Seeing what you saved — lean-ctx gain

What it does: The token-savings dashboard. This is where savings live — by design, LeanCTX does not print “↓80% saved” footers inline (that would cost tokens). You check gain when you want the numbers.

lean-ctx gain                # summary dashboard
lean-ctx gain --live         # live-updating
lean-ctx gain --graph        # trend graph
lean-ctx gain --daily        # per-day breakdown
lean-ctx gain --wrapped      # "year in review" summary
lean-ctx gain --json         # machine-readable

Empty state: a fresh install shows “No savings recorded yet — and that’s expected,” with next steps. Savings accrue as your AI uses the ctx_* tools; the first real numbers appear after a few file reads or commands.

Golden output — a populated dashboard (real numbers from a long-running install):

lean-ctx gain — token savings dashboard
  ╭──────────────────────────────────────────────────────────────╮
  │    ◆  lean-ctx   Token Savings Dashboard                     │
  ├──────────────────────────────────────────────────────────────┤
  │    388.8M        62.6%         18,707        $983.19         │
  │    tokens saved  compression   commands      USD saved       │
  ╰──────────────────────────────────────────────────────────────╯
    past 30 days:  $971.96 saved

  Cost Breakdown  @ $2.50/M input · $10.00/M output
  ──────────────────────────────────────────────────────────────
    Without lean-ctx     $1585.68   $1552.01 input + $33.67 output
    With lean-ctx         $602.50   $580.05 input + $22.45 output
    You saved             $983.19   input $971.96 + output $11.22

Related: lean-ctx token-report (token + memory report), lean-ctx ghost (hidden token waste from uncompressed commands), lean-ctx discover (missed compression opportunities in your shell history).

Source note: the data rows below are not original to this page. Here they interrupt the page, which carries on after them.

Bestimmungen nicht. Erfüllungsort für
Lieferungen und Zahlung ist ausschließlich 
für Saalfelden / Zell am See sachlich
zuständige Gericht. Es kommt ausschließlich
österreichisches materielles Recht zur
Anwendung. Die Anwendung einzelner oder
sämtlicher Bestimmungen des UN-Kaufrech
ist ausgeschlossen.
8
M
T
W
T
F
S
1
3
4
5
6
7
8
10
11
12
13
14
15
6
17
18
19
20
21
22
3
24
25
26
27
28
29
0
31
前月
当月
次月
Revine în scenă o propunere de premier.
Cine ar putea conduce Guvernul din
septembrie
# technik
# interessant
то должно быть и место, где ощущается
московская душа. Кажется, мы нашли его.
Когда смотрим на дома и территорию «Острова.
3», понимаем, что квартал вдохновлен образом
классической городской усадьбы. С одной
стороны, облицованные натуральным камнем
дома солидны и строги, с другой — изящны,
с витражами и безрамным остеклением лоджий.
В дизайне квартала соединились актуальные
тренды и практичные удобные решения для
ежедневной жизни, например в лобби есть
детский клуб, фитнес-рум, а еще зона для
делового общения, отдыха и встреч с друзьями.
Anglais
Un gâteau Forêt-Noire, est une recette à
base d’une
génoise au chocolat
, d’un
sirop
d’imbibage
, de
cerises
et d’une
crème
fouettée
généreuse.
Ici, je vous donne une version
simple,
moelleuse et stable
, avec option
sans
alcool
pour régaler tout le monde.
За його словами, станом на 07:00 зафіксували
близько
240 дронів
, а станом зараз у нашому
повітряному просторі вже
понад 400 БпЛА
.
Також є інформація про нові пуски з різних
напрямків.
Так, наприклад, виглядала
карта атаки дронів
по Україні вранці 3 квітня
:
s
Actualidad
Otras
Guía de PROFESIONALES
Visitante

Choosing how much LeanCTX exposes — lean-ctx tools

What it does: Sets the tool profile — how many MCP tools your AI sees. Fewer tools = less per-call overhead.

lean-ctx tools minimal       # 5 essential tools
lean-ctx tools standard      # 20 tools (balanced)
lean-ctx tools power         # all tools (default for existing installs)
lean-ctx tools show          # current profile
lean-ctx tools list          # what each profile contains

tools vs. profile: tools controls which MCP tools are exposed. profile (see Advanced & Integrations) controls context profiles — compression and read-mode behavior. They sound similar but do different things; lean-ctx tools is the canonical entry point for tool profiles.

After changing the profile, restart your AI tool so it re-reads the tool list.

Output verbosity

lean-ctx compression standard   # off | lite | standard | max

Controls how aggressively shell/tool output is compressed (terse is an alias). max is the densest; off disables it for a session. Default is lite.